*To do*
Where a line of the records holds the string "turned", copy that line.

■ ■ ■ ■ ■

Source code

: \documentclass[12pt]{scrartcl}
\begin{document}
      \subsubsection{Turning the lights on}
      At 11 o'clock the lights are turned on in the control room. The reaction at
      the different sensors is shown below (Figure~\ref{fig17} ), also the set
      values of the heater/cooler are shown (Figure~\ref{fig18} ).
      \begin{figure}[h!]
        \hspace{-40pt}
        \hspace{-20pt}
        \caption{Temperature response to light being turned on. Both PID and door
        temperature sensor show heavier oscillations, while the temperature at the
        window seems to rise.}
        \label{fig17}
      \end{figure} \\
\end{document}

■ ■ ■ ■ ■

*Solution for this problem*
      At 11 o'clock the lights are turned on in the control room. The reaction at
        \caption{Temperature response to light being turned on. Both PID and door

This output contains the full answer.